Obesity is the severe health concern worldwide, causing a highest risk of mortality rate every year in different countries. During adipogenesis interactions with peroxisome proliferator-activated receptor gamma are mainly responsible for the development of obesity with regulation of the various transcription factors. It causes the increase of lipid accumulation, triglyceride content as well as reactive oxygen species production in adipocyte differentiation. Current drugs used as anti-obesity associated with several side effects. The present study was therefore conducted, to evaluate the protective and inhibitory effect of ginsenoside F1 from Panax ginseng on lipid accumulation and reactive oxygen species production by an in silico and in vitro study using 3T3-L1 cells.
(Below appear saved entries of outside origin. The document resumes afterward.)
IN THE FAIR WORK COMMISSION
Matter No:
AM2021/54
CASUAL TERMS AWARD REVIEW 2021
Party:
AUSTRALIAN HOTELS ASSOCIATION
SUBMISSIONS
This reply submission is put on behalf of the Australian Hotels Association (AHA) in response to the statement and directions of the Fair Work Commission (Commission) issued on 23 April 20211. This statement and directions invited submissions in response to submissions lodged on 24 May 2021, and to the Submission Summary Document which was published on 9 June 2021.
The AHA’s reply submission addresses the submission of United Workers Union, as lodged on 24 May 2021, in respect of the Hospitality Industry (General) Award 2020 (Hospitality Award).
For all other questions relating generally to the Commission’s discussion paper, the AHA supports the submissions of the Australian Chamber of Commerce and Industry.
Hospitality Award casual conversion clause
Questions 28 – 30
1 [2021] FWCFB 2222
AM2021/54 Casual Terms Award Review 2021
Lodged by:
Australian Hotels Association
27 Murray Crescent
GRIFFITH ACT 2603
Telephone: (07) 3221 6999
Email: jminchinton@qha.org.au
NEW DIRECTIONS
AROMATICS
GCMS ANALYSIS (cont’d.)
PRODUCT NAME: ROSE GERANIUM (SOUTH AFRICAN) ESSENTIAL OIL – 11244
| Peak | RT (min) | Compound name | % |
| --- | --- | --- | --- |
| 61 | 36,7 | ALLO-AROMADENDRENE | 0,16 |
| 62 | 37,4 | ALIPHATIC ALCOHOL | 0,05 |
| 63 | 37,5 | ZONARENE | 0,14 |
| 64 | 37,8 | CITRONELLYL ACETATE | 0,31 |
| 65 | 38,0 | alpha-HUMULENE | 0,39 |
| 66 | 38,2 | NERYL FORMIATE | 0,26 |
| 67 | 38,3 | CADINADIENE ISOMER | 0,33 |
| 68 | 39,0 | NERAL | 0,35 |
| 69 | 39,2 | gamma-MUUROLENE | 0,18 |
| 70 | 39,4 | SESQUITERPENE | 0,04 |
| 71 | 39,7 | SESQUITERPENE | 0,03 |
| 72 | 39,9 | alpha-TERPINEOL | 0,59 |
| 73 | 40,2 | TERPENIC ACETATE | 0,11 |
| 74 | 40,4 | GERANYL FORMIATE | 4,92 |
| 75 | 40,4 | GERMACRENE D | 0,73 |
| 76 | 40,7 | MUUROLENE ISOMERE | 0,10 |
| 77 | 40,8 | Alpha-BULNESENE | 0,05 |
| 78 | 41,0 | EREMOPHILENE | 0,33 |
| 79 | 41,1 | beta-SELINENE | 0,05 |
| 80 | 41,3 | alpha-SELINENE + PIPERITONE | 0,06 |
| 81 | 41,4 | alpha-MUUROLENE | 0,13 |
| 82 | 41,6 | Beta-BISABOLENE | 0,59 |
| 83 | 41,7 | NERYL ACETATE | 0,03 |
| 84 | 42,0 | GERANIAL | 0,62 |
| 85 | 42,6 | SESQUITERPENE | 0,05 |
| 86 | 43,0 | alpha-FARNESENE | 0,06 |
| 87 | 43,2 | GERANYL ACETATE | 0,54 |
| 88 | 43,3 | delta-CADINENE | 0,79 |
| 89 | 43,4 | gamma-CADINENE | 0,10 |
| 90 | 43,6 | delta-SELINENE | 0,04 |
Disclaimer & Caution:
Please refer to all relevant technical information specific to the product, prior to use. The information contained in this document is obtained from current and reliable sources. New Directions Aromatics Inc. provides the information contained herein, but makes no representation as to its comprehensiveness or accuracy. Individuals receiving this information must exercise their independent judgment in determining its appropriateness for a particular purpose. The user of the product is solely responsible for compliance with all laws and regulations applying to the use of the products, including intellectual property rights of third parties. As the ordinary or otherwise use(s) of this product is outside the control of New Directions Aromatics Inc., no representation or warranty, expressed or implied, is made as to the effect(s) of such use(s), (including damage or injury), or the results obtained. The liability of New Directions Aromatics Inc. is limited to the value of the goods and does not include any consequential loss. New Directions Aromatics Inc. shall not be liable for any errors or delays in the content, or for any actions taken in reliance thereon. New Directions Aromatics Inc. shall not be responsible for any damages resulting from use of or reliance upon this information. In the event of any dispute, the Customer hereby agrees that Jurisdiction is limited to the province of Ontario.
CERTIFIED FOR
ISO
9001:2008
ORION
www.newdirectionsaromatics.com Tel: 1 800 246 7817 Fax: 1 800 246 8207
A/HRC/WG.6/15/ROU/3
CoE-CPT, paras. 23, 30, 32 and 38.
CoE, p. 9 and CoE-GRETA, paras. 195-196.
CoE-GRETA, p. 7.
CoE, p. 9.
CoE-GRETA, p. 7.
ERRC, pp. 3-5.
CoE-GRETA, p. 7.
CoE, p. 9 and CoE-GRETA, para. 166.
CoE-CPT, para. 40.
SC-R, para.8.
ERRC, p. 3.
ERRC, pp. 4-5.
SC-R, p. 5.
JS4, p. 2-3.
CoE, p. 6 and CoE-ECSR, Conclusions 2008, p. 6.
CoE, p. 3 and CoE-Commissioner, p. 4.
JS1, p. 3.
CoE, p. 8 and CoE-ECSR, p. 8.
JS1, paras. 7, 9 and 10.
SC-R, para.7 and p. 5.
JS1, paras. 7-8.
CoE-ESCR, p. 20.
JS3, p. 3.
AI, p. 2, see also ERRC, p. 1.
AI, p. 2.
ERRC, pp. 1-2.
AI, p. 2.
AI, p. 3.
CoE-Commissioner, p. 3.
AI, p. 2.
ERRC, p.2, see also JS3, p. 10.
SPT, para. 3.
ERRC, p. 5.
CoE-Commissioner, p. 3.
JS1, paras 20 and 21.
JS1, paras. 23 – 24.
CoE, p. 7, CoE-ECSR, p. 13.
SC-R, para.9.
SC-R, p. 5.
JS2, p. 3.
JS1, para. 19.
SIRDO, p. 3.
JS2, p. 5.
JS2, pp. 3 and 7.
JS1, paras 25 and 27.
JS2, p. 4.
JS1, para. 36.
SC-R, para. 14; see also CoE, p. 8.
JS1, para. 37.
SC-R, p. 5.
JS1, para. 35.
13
The structures of F1 compound has been obtained from own in-house Panax ginseng saponin data base. In silico molecular docking and drug likeness properties including absorption, distribution, metabolism and excretion, and toxicity and prediction of biological activity were performed in order to assess and investigate the antiobesity activity of F1. Molecular docking study showed that F1 exhibited strong hydrogen binding affinity with Janus activated protein kinase-2 greater than −9.2 Kcal/mol compared to co-crystalized ligand 3kc and nicotinamide (control drug) −8.2 kcal/mol and −4.6 Kcal/mol respectively. In addition, our in vitro results indicated that F1 also showed significant inhibitory effect on the triglyceride content and reactive oxygen species production in adipocyte differentiation. Moreover, F1 significantly reduced the mRNA expression of adipogenesis markers such as peroxisome proliferator-activated receptor gamma, adipocyte fatty acid-binding protein, and Janus activated prot, which are responsible for lipid accumulation. Our findings demonstrated that ginsenoside F1 inhibits lipid accumulation and reactive oxygen species generation by downregulating the expression adipocyte differentiation markers in mature 3T3-L1 cells.